### Task goal
For the material below, return exactly the lines starting at the one holding "and $103,150 respectively)" and ending at the one holding "[U.S. Citizens and", counting both as part of the range.

### Records to use
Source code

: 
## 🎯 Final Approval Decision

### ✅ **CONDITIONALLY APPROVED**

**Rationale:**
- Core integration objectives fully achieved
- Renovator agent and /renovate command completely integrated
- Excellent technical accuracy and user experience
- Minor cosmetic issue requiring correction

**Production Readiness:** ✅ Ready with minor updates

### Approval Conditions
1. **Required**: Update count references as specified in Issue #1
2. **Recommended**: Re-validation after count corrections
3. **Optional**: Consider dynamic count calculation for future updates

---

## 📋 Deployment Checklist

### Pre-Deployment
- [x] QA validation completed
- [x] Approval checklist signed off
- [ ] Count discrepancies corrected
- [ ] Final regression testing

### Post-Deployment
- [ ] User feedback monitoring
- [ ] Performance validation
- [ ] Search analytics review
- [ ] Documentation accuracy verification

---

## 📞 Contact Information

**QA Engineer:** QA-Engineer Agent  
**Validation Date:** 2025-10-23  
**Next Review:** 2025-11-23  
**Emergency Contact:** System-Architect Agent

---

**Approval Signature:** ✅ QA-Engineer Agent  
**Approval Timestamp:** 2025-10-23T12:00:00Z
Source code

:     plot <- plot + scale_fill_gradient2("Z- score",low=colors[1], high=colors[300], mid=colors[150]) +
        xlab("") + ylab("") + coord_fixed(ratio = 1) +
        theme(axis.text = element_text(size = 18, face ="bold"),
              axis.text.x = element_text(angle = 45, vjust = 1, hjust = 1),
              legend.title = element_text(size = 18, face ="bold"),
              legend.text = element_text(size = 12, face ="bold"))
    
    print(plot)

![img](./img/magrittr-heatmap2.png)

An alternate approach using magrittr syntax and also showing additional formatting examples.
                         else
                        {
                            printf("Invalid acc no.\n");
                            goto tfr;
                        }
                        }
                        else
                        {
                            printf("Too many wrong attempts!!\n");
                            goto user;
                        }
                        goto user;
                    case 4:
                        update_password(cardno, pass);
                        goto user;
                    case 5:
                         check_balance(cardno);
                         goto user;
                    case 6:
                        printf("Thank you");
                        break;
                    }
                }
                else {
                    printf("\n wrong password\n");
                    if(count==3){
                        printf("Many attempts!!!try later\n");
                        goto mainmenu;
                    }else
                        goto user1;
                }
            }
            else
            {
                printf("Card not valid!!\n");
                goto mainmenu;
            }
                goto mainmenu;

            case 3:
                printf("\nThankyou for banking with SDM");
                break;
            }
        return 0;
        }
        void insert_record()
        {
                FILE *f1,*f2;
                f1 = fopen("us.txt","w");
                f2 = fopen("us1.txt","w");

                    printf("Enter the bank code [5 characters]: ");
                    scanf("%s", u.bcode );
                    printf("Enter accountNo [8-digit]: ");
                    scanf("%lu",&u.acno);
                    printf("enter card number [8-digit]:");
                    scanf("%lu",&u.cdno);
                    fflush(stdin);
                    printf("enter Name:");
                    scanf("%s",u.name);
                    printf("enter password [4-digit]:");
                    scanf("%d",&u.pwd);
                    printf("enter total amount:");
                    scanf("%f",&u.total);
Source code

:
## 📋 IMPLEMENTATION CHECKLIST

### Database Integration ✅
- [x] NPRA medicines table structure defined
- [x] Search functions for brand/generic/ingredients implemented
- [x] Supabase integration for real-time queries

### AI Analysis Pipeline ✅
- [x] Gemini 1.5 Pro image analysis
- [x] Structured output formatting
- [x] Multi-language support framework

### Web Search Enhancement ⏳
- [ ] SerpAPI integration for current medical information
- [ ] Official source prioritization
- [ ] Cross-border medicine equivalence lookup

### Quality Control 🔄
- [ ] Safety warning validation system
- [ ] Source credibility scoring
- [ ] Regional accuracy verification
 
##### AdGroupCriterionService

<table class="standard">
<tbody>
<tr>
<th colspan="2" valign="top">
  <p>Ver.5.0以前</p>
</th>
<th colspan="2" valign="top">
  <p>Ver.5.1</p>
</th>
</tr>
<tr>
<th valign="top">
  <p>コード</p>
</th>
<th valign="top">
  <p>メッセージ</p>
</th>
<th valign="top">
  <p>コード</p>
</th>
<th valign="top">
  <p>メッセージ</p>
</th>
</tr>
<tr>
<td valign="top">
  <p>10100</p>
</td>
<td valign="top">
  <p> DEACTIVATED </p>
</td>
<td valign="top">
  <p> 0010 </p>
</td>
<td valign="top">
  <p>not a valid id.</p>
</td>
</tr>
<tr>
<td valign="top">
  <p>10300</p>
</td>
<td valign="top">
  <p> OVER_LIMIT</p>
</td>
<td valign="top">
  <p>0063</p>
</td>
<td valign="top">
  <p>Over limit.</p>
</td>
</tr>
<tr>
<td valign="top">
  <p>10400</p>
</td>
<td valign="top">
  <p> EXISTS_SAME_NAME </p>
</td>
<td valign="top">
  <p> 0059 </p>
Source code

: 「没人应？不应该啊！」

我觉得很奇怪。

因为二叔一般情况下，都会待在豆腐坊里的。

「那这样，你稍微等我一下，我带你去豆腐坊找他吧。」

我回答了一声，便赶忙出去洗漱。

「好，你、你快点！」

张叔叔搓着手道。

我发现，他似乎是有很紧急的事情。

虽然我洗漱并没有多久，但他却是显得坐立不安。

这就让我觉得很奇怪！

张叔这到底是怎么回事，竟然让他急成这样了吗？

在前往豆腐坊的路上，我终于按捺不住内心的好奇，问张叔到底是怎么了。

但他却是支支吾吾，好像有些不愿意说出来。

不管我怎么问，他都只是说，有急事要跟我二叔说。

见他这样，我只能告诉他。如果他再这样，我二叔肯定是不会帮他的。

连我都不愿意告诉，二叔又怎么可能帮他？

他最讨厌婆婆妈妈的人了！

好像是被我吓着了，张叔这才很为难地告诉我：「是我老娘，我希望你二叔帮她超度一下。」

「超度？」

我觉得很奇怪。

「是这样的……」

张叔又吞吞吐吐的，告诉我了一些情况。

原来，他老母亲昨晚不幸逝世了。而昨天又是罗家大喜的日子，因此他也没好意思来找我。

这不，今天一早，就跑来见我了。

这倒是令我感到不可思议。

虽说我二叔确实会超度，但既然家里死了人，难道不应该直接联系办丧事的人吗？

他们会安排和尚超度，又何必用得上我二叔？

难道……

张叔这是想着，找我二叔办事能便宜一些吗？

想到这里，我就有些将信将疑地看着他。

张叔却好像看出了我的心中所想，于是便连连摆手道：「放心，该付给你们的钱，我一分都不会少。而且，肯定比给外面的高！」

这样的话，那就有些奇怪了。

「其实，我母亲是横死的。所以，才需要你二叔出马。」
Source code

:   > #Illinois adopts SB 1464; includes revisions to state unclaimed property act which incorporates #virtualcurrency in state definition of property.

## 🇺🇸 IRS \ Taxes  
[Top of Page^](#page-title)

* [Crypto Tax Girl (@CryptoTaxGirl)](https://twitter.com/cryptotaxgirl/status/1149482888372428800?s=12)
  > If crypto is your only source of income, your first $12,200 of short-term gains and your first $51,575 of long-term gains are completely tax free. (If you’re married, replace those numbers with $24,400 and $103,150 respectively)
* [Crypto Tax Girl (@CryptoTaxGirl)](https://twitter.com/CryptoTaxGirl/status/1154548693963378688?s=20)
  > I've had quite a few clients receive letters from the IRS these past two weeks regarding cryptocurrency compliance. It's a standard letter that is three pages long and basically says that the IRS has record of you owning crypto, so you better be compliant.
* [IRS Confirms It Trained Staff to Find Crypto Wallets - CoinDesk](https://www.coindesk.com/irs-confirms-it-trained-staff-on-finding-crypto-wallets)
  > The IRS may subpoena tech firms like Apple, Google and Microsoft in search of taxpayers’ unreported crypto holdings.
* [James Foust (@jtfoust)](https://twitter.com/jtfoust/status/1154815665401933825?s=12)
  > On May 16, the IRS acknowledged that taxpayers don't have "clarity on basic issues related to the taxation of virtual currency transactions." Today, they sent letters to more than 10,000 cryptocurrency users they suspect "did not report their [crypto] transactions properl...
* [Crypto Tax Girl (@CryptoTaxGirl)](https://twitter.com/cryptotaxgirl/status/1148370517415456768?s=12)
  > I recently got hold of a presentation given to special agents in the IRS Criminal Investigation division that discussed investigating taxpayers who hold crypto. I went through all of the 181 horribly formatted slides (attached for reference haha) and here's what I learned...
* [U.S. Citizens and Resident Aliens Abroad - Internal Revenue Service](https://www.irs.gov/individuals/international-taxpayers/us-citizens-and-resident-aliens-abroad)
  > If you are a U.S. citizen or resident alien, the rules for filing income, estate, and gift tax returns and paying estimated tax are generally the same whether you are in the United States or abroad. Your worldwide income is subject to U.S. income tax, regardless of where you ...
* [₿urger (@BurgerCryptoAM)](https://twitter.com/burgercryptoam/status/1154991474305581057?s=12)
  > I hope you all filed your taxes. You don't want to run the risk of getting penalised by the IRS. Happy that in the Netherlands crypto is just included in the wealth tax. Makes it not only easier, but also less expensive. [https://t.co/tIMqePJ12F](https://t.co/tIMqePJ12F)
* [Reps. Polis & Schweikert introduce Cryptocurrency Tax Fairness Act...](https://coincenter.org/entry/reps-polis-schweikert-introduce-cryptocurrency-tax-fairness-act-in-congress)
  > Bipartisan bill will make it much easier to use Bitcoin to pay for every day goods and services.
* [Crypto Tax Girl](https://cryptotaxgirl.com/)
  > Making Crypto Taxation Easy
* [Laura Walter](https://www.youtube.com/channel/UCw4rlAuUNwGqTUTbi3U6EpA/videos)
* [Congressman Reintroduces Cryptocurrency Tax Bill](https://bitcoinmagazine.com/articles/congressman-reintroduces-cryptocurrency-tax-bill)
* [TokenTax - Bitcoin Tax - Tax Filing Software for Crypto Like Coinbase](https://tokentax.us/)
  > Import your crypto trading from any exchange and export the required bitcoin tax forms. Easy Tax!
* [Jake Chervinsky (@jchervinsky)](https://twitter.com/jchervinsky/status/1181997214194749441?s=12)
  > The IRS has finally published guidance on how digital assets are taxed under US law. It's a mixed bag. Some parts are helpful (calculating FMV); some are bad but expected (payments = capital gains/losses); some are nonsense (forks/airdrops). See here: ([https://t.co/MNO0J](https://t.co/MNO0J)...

### Response to the exercise
  > If crypto is your only source of income, your first $12,200 of short-term gains and your first $51,575 of long-term gains are completely tax free. (If you’re married, replace those numbers with $24,400 and $103,150 respectively)
* [Crypto Tax Girl (@CryptoTaxGirl)](https://twitter.com/CryptoTaxGirl/status/1154548693963378688?s=20)
  > I've had quite a few clients receive letters from the IRS these past two weeks regarding cryptocurrency compliance. It's a standard letter that is three pages long and basically says that the IRS has record of you owning crypto, so you better be compliant.
* [IRS Confirms It Trained Staff to Find Crypto Wallets - CoinDesk](https://www.coindesk.com/irs-confirms-it-trained-staff-on-finding-crypto-wallets)
  > The IRS may subpoena tech firms like Apple, Google and Microsoft in search of taxpayers’ unreported crypto holdings.
* [James Foust (@jtfoust)](https://twitter.com/jtfoust/status/1154815665401933825?s=12)
  > On May 16, the IRS acknowledged that taxpayers don't have "clarity on basic issues related to the taxation of virtual currency transactions." Today, they sent letters to more than 10,000 cryptocurrency users they suspect "did not report their [crypto] transactions properl...
* [Crypto Tax Girl (@CryptoTaxGirl)](https://twitter.com/cryptotaxgirl/status/1148370517415456768?s=12)
  > I recently got hold of a presentation given to special agents in the IRS Criminal Investigation division that discussed investigating taxpayers who hold crypto. I went through all of the 181 horribly formatted slides (attached for reference haha) and here's what I learned...
* [U.S. Citizens and Resident Aliens Abroad - Internal Revenue Service](https://www.irs.gov/individuals/international-taxpayers/us-citizens-and-resident-aliens-abroad)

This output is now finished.